━━ Verilen metin ━━
İçinde kadının olmadığı bir şey bulmaya çalışıyorum. Bir şey… Bir roman, bir hikaye, bir film, bir müzik, bir resim… Bulacağım şey ya da aradığım şey illa sanatın içinde olacak diye de bir şey yok. Günlük hayat, güncel haber, biriyle yaptığım herhangi bir günlük konuşma… Kesin olarak ‘yoktur’ cevabına erişmek değil niyetim. Hatta ‘vardır’ bence, mutlaka vardır.
Böyle bir sorunun cevabını bulmaya çalışmak, kapsama alanı sınırsız düşünceyi de beraberinde getiriyor. Düşünsenize; sadece bir -veya hadi birkaç diyeyim- noktaya götürebilir mi bu soru sizi? Günlük yaşantınızdan tutun da, geçmiş, şimdiki zaman, gelecek; zamanın uzantıları, sanatın tüm dalları, kişisel hikayeniz, etrafınızdaki hikayeler, ne var ne yoksa her şey bulmaya çalıştığım cevaba beni götürebilir.
Bu girişe istinaden yazı boyunca ara ara “…hatta vardır bence, mutlaka vardır”ı yaza yaza ilerleyeceğim.
Bir konu ile ilgili bir cevap bulmaya çalışırken aklınıza gelen ilk cevap doğrudur. Benim de bir ‘ilk cevabım’ oldu elbet. Fakat düşündüğüm ilk cevabı yazmayacağım hemen. Kim yazdı ki ben yazayım? Ya da ilk film karesinde hangi yönetmen gösterdi ki ben göstereyim? Hangi ressam ilk fırça darbesini indirip kaldırdığında fırçayı, kadını resmediyordur, dendi? Direkt kadını anlatan bir ilk nota var mı? Günlük hayatta da kadın bir şekilde oradadır. Mesele anlaşılır, uzatılır, büyür; çünkü söz konusu olan kadındır; düz ve sıradan olması imkansızdır.
Çünkü kadın bir meseledir.
Bırakalım artık kadın çiçektir, böcektir, anamızdır, karımızdır, kutsalımızdır, helalimizdir; kadın feministtir, şeytandır, cadıdır; kadın orospudur, günahkardır, baştan çıkarıcıdır demeyi; bırakalım bunları, yaftalamanın kolaylığını.
Kadın bir meseledir.
Fakat toplumsal bir mesele değildir.
Fakat erkeğin meselesi değildir.
Fakat ailenin meselesi de değildir.
Fakat çocuğunun da meselesi değildir.
Kadın yine kadının meselesidir. Yani kendisinin. Ve bunu bütün yaftalamalara direnerek kadının kendisi ister. Ve karşı taraf da bu direnmeye karşılık yaftaladıkça yaftalamaya devam eder.
Peki bu kadar mesele edilecek ne var?
O kadar ağız sulandıran bir mevzudur ki kadın, her şeye ama her şeye mesele edilir. Ve ‘bir şeye de mesele edilmemişliği var mıdır?’ sorusu kafamda oluşuverir işte.
Hakikaten merak ediyorum: İçinde kadının olmadığı bir şey var mıdır?
“… hatta vardır bence. Mutlaka vardır.”
━━━
━━ Verilen satırlar ━━
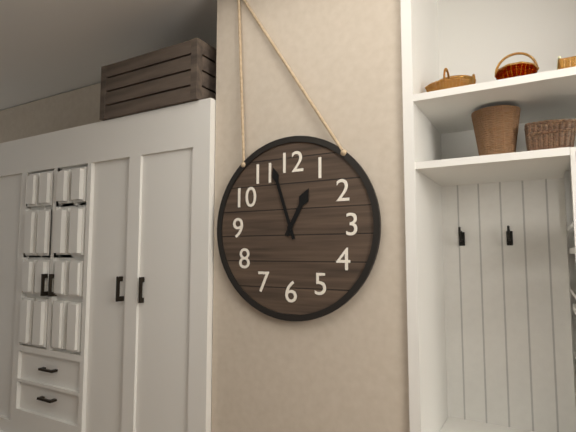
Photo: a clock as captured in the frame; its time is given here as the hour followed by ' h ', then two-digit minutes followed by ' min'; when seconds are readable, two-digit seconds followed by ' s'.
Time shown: 12 h 57 min
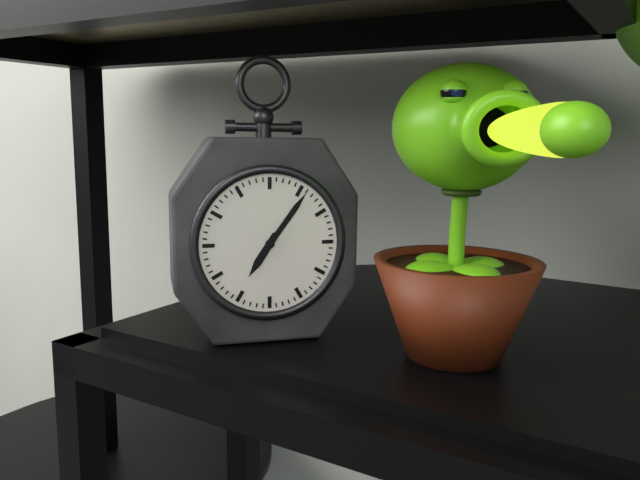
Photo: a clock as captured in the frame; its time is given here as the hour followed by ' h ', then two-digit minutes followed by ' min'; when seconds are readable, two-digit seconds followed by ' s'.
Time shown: 7 h 06 min
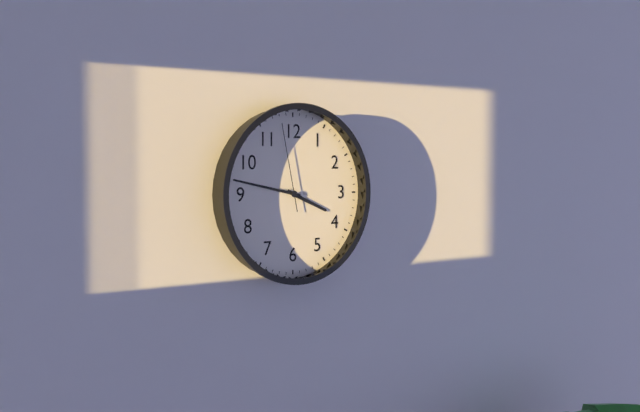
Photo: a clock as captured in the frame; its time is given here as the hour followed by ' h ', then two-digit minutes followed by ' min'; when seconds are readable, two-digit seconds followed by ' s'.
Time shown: 3 h 47 min 58 s
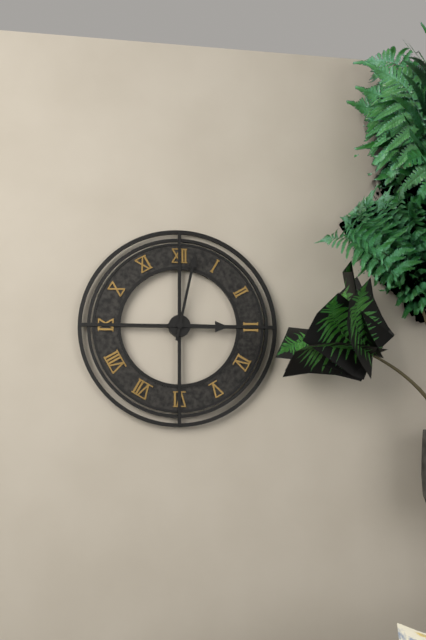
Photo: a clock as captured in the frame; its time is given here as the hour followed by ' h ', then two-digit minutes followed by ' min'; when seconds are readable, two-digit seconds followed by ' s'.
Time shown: 3 h 02 min
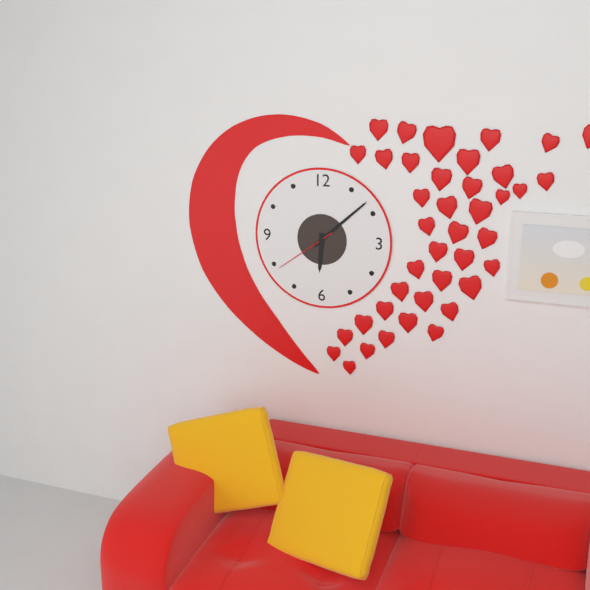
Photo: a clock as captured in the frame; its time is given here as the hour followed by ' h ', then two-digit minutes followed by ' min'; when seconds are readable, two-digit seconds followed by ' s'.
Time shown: 6 h 08 min 39 s
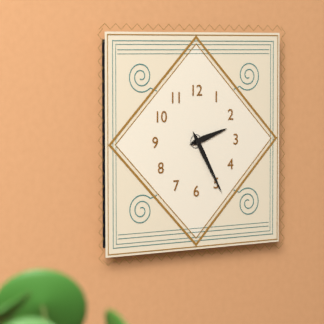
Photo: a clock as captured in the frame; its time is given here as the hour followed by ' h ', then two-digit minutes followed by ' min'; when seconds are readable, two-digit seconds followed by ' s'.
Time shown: 2 h 25 min
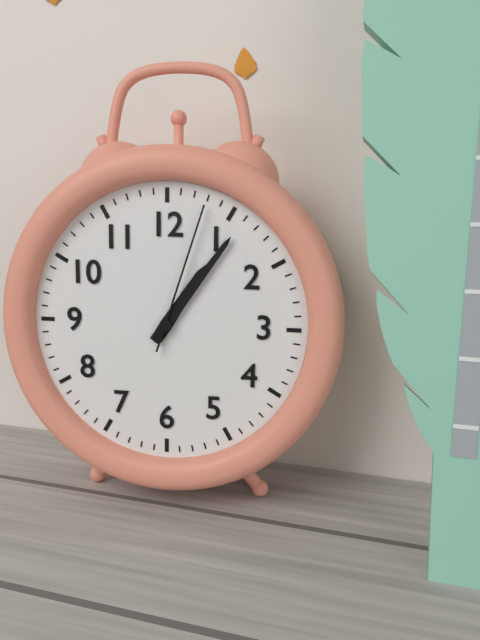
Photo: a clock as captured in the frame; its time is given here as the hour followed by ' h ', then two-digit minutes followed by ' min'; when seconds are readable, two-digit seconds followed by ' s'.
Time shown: 1 h 06 min 03 s
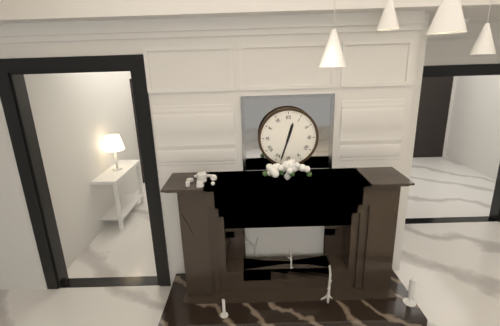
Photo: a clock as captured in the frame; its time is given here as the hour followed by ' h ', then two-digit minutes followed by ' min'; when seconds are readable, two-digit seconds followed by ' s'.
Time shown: 12 h 33 min
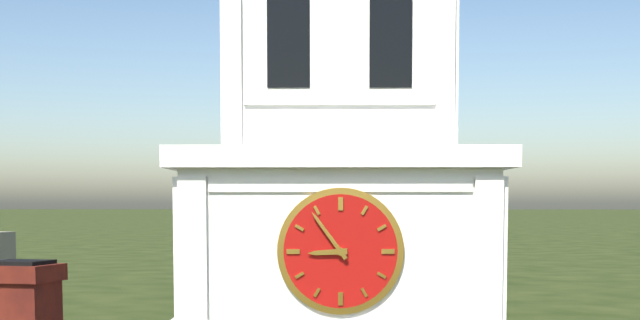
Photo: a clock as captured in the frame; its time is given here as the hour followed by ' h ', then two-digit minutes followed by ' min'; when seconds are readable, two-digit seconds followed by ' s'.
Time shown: 8 h 54 min
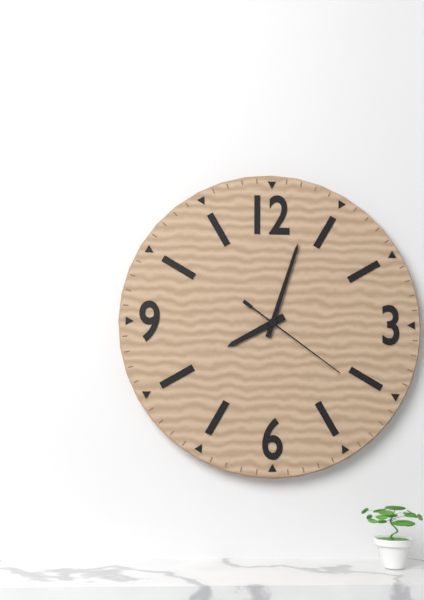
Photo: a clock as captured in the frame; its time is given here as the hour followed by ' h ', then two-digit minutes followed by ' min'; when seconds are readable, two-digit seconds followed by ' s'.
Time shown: 8 h 03 min 21 s
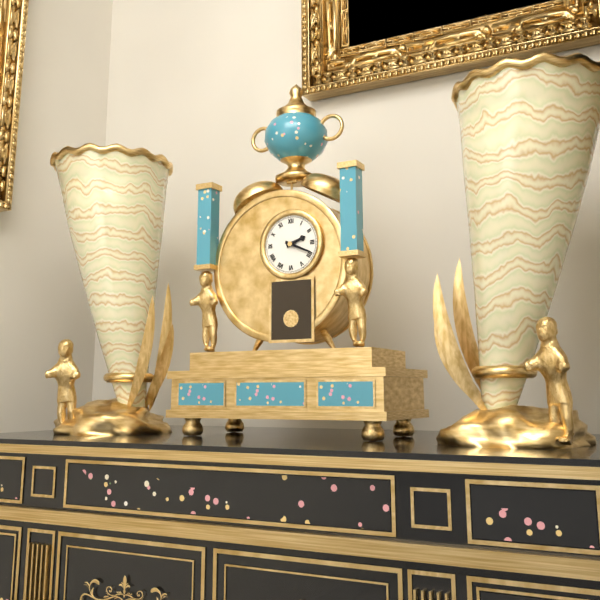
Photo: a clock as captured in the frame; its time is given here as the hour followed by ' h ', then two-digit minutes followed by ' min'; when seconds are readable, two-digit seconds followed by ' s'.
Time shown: 2 h 19 min
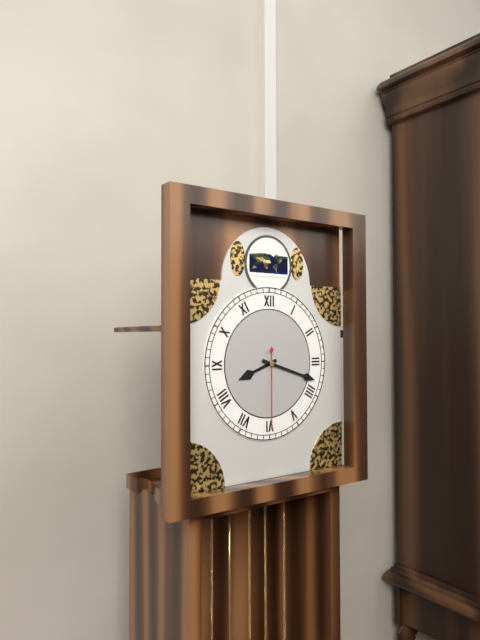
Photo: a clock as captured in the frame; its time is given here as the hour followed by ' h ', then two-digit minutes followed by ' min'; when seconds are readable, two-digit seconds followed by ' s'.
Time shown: 8 h 18 min 30 s
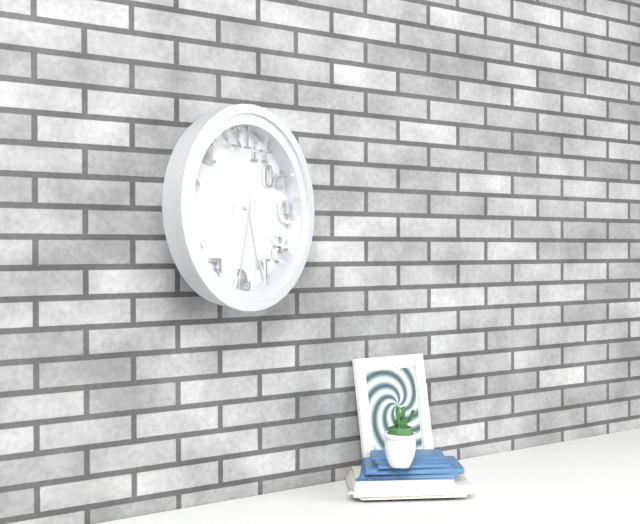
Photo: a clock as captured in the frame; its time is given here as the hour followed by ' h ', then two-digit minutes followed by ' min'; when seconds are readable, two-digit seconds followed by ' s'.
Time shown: 5 h 32 min
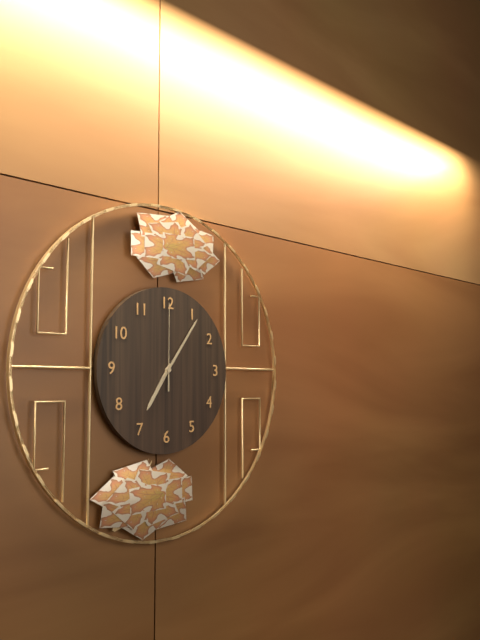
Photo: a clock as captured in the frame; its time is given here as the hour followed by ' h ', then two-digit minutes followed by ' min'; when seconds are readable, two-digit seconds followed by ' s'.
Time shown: 7 h 06 min 00 s
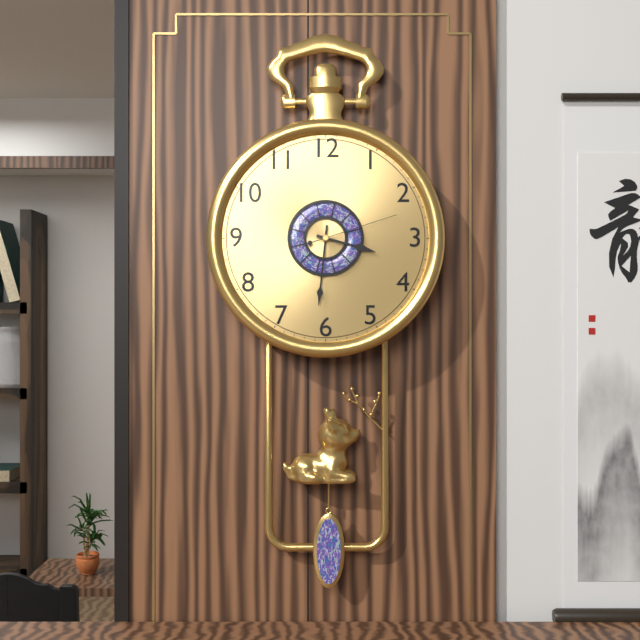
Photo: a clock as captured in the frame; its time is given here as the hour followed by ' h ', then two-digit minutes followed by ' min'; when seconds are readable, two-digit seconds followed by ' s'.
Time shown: 3 h 31 min 12 s
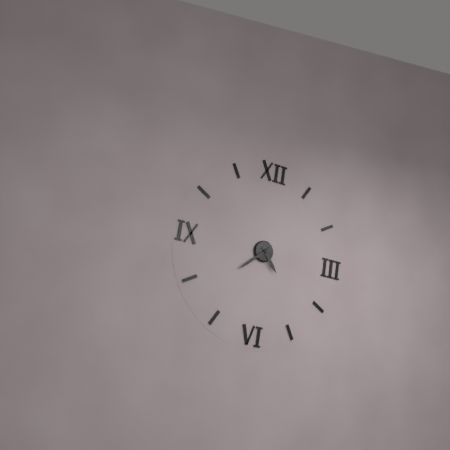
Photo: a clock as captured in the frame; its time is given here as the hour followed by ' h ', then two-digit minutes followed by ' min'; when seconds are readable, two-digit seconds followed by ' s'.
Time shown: 4 h 38 min
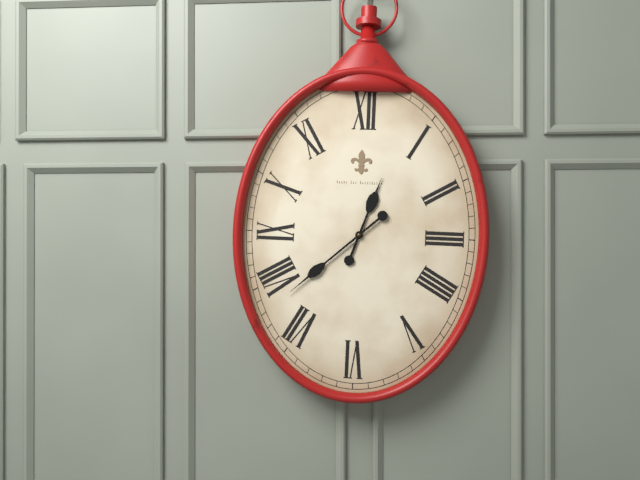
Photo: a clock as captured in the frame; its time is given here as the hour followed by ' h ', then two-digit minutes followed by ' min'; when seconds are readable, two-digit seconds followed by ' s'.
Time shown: 12 h 38 min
━━━
Kadın üzerine yazıda "Kadın yine kadının" sözlerinden başlayıp "yaftalamaya devam eder." sözleri de dahil olmak üzere o kısma kadar olan bölümü, "karşı taraf" yerine "öbür taraf" koyarak yeniden yazın. Yalnızca metne dayanın.

--- Alıştırma yanıtı ---
Kadın yine kadının meselesidir. Yani kendisinin. Ve bunu bütün yaftalamalara direnerek kadının kendisi ister. Ve öbür taraf da bu direnmeye karşılık yaftaladıkça yaftalamaya devam eder.